• [Available data]:
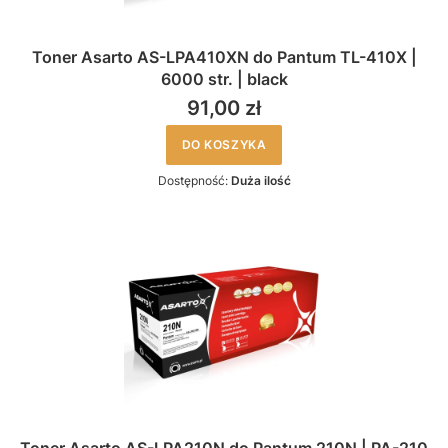
Toner Asarto AS-LPA410XN do Pantum TL-410X |
6000 str. | black
91,00 zł
DO KOSZYKA
Dostępność:
Duża ilość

• [Exercise objective]: What you produce must match the listing word for word, with no images in it.

• [Final answer]:
Toner Asarto AS-LPA410XN do Pantum TL-410X |
6000 str. | black
91,00 zł
DO KOSZYKA
Dostępność:
Duża ilość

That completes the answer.